◆ GIVEN PASSAGE ◆
>>>>>

Eek!  Me! In a yarn shop!

new dyed yarn!

Wednesday, February 15, 2012

Some evil person put out a box of Thin Mints cookies out on the counter at work.  I had one.  I couldn't help it. 

I was bitterly disappointed.  Back when I was a Girl Scout, Thin Mints were the best cookie ever.  The one I had today tasted like Crisco.  Blech.

I'm currently having a cup of Stash Organic Cascade Mint tea to get my minty fix.  Zero calories and SO much better.

Sunday, February 12, 2012

white cheddar chicken pasta

I tried a new recipe tonight.  All I can say is YUM.

This is White Cheddar Chicken Pasta, recipe here.  I didn't have any cheddar, so I used some of the delicious Crowley Extra-Sharp cheese (a Colby variant) that my dad gave me and Emma for Christmas.  It was quick, ready in less than half an hour, and so flavorful.

And super yum.

Friday, February 10, 2012

new teas to try

I had way too much fun on the Stash Tea website last weekend, and received my order yesterday.  I got smallish samples of several plain and flavored black and oolong teas, a big pack of mint, and a couple white teas to try just because I've never had white tea before. About half my selections are in tea bags, the rest is loose-leaf.  Not pictured is the Coconut Mango oolong that I already took to work, and the Darjeeling that they forgot to send.

<<<<<

◆ REQUIRED TASKS ◆
A. Translate this sentence from the tea-and-cooking blog above into Spanish: "I tried a new recipe tonight."
B. Carry on the blog entries about cookies, pasta and tea from the point where they stop.

◆ EXTRACTED INFORMATION ◆
>>>>>

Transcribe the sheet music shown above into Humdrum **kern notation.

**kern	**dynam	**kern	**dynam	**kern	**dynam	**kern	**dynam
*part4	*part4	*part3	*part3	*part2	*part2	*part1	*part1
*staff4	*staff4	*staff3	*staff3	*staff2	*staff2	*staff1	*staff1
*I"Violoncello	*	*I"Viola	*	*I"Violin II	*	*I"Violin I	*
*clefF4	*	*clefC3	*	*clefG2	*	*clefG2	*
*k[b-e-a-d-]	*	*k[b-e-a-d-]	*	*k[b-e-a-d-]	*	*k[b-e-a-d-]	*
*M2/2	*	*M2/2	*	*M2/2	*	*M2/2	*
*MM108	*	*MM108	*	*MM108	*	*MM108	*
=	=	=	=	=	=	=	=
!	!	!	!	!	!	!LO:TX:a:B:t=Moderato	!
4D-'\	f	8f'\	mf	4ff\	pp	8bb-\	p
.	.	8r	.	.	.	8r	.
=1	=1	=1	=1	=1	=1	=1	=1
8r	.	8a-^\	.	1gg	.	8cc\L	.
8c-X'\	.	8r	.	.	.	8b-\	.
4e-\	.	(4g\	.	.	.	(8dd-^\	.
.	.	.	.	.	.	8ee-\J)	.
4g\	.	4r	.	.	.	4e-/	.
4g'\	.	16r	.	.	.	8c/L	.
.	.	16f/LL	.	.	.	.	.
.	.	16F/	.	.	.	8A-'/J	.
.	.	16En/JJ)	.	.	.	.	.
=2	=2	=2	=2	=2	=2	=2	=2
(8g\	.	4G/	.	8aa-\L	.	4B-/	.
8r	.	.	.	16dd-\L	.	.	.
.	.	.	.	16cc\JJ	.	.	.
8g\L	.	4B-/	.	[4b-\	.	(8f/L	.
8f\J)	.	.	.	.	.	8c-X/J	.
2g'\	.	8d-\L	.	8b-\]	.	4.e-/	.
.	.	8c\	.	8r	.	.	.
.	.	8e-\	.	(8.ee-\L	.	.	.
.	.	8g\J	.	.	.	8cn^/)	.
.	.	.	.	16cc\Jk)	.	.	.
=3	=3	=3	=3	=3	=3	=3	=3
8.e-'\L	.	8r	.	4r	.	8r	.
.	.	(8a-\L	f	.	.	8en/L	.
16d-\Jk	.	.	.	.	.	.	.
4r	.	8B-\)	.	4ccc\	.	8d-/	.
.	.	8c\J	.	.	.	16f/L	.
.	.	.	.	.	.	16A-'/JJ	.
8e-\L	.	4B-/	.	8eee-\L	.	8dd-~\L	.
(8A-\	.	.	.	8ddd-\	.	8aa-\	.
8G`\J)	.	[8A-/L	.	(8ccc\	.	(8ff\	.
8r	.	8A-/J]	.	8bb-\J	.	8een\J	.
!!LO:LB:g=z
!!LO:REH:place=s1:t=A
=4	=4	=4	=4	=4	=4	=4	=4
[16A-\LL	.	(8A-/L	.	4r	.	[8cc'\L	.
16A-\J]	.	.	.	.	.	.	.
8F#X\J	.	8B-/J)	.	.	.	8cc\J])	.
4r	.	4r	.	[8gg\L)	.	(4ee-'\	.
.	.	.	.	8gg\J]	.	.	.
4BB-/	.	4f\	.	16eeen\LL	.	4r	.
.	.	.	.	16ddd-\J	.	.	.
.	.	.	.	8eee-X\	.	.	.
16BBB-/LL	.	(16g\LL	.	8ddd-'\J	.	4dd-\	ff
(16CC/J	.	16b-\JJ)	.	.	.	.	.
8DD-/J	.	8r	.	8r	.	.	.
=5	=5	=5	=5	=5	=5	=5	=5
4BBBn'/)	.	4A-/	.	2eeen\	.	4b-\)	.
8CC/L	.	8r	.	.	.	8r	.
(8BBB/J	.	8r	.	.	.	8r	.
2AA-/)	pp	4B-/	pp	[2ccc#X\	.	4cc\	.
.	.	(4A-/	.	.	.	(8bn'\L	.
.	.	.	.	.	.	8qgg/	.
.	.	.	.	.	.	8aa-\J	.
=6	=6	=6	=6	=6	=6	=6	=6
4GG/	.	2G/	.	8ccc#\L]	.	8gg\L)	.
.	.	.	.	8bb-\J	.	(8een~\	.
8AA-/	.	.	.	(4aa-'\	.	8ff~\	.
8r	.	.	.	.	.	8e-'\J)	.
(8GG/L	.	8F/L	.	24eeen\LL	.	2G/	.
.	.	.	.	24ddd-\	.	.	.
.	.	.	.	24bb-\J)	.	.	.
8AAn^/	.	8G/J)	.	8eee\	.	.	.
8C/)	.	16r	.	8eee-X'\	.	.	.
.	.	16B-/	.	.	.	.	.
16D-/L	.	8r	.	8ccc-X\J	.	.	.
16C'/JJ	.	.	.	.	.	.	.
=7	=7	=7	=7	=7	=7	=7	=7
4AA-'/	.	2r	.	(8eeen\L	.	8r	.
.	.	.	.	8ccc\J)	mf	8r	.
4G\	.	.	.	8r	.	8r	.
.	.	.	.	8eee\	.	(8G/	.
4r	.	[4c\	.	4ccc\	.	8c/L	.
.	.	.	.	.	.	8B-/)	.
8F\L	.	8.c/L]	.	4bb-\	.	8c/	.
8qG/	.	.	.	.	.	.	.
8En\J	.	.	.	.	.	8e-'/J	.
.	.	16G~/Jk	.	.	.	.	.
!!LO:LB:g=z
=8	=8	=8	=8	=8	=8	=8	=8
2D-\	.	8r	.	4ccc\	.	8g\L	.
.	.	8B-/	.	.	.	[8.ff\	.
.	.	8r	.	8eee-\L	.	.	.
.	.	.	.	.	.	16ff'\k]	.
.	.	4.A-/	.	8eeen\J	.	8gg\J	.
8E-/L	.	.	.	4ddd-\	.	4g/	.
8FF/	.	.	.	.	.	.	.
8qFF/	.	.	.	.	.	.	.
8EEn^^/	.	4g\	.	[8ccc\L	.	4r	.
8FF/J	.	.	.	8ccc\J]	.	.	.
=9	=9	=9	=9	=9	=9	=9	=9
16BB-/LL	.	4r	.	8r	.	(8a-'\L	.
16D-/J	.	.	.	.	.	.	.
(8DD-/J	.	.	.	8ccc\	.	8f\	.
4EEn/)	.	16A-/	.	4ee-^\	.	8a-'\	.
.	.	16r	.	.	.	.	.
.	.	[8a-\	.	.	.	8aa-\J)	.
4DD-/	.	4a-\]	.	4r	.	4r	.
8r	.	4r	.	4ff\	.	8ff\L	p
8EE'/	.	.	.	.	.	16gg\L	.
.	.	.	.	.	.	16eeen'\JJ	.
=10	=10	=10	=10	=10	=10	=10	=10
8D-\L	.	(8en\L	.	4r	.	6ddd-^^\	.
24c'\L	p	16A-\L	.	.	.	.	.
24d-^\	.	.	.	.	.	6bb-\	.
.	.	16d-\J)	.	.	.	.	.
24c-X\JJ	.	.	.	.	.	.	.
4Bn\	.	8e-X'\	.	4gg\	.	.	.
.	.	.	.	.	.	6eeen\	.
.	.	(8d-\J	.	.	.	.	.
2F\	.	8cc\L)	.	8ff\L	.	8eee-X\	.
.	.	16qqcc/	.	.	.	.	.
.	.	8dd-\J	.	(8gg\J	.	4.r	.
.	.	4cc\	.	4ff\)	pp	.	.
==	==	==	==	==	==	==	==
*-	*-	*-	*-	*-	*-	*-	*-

<<<<<

◆ ANSWERS FOR THE EXERCISE ◆
A. Esta noche probé una receta nueva.

B.
I've only tried a couple kinds so far, but WHOA! One knocked my socks off.

Do you like floral teas? Dragon Phoenix Pearls jasmine white tea. Seriously, get some now.

It's intensely fragrant, smooth, sweet, and not at all bitter. It's one of the more expensive kinds I bought, but you can infuse two or three cups from the same leaves, so it works out about the same (or less, even) as a single-use tea bag.

Thursday, February 09, 2012

Dear Self,

How long is it going to take you to realize that continuing to beat your head against this particular brick wall is not a productive activity?  How long until you realize that this HURTS, and maybe you should stop?

Just accept that the brick wall is there, and go around.

Sincerely,
Yourself

Monday, February 06, 2012

SQUEEEEEEEEE!

In approximately 8 weeks, after they build it for me, one of these beautiful wheels is coming to live at my house!

Thursday, February 02, 2012

My contribution to the Seventh Annual Blogger's (Silent) Poetry Reading:

Grande Ronde River
Reluctance
by Robert Frost

Out through the fields and the woods
And over the walls I have wended;
I have climbed the hills of view
And looked at the world, and descended;
I have come by the highway home,
And lo, it is ended.

The leaves are all dead on the ground,
Save those that the oak is keeping
To ravel them one by one
And let them go scraping and creeping
Out over the crusted snow,
When others are sleeping.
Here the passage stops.